The NPA has also proposed the creation of a new Creative Entrepreneurial Office, which will work to help small scale productions that require city permits to navigate the bureaucratic red tape, helping them to navigate city regulations quickly and in a cost-effective way.

Vision Vancouver

Vision Vancouver will continue to support arts and culture organizations and artist spaces. Our commitments in our platform include:
• Identifying a city-owned building that can be used for artists, and offering up a request for proposals at an affordable, long-term lease rate.
• Creating an Independent Arts Fund, which will provide grants of $500, $1000, and $2000 for local artists looking to host new events, start festivals, and secure space for new performances.
• Ensuring that artistic sectors that require industrial space such as foundries, fabrication, and music rehearsal are prioritized in the next round of artist spaces in industrial areas.
• Completing an expedited review and streamlining of bylaws that govern performance venue spaces by June 1, 2015, to reduce unnecessary burdens for cultural entrepreneurs.

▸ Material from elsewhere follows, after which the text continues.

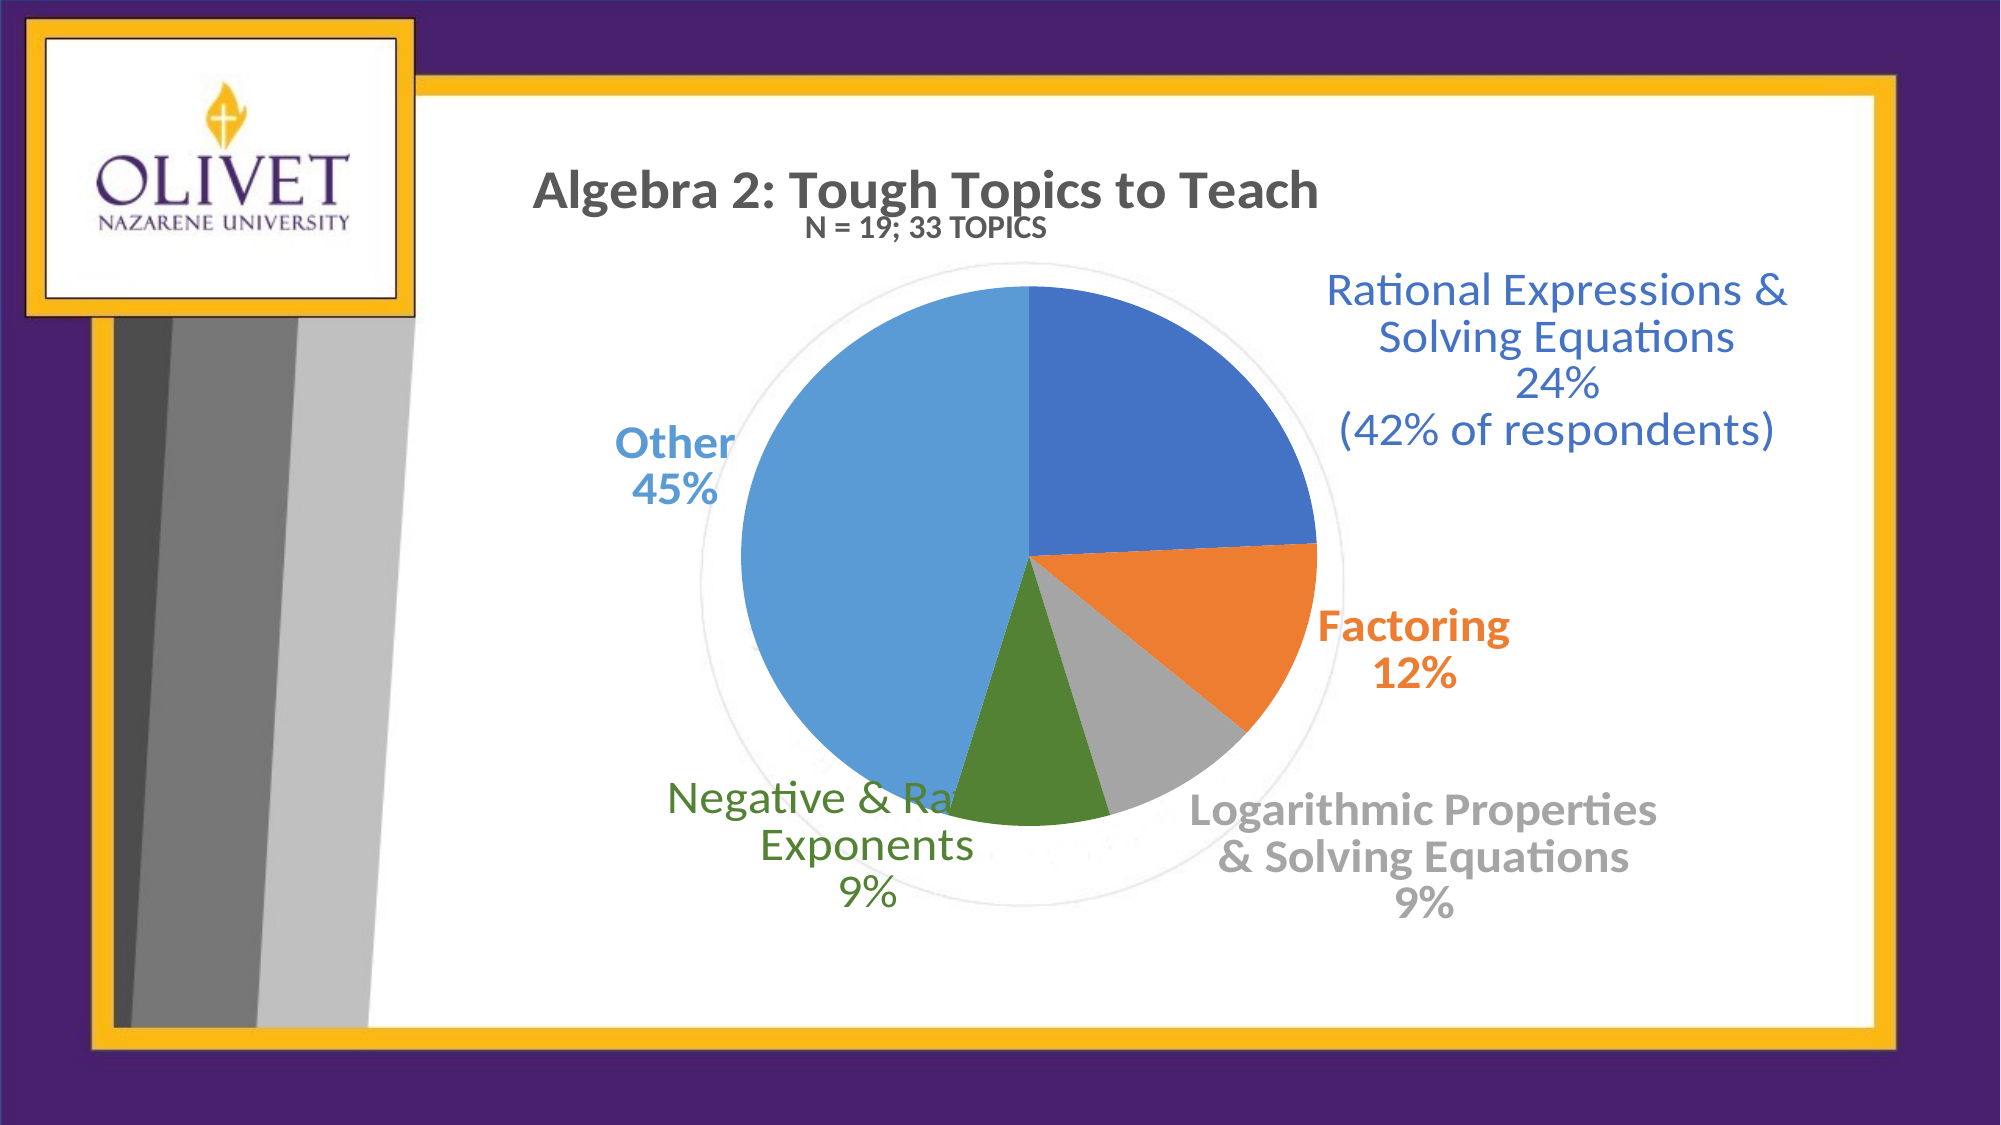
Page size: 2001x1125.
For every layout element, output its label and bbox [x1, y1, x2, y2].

chart [63, 126, 1789, 1003]
picture [0, 0, 2001, 1125]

This builds on the work we’ve already undertaken:
• Changed the 500 square meter limit on artist work-only studios, enabling artist groups to partner on studio space.
• Provided an under-utilized city warehouse at low cost for The Arts Factory, a new arts studio hub in False Creek Flats. It provides 21,000 square feet artist space which will provide up to 40 new studio spaces.
• By prioritizing artist studio space in new developments at buildings at Cambie and Marine Drive, and on Howe Street, there is now over 26,000 square feet of new artist studio space in Vancouver.
• Launched the Live Performance Venue Pilot Project, which allows temporary arts events in warehouses and retail spaces. Indoor arts event are now legal in commercial and industrial areas, and do not require development permits.
• Changed the City’s zoning to allow artist studios in all 12 of the city’s industrial districts. The area of industrial lands in Vancouver that allow art uses increased from 70 acres to nearly 1300 acres.
• The Vancouver Park Board now offers nine previously-vacant field houses rent-free to Vancouver artists in exchange for community arts projects and programming.
• Saved the historic 100-year old York Theatre, which now operates as a community performance space by the Vancouver East Cultural Centre.
• Provided 8,477 square feet of city-owned space at the CBC Vancouver building to PuSh International Performing Arts Festival Society, Touchstone Theatre, DOXA, and Music on Main society.
• Directed $4.5 million of the community amenity contribution to be reinvested into Mount Pleasant arts and culture organizations – the biggest one-time city investment in Mt Pleasant arts and culture.
• Approved 44,500 square feet of space at the Wall Centre at 160 West 1st avenue, which includes a 250-seat theatre and rehearsal hall.
• The City now tracks the amount of performance venue space added or lost per year, following a recommendation from the Mayor’s Engaged City Task Force.
• Directed City staff to undertake an open-sourced creative spaces asset map, for the public to identify community arts and culture assets they value and want protected and enhanced, which will inform City staff’s long-term planning.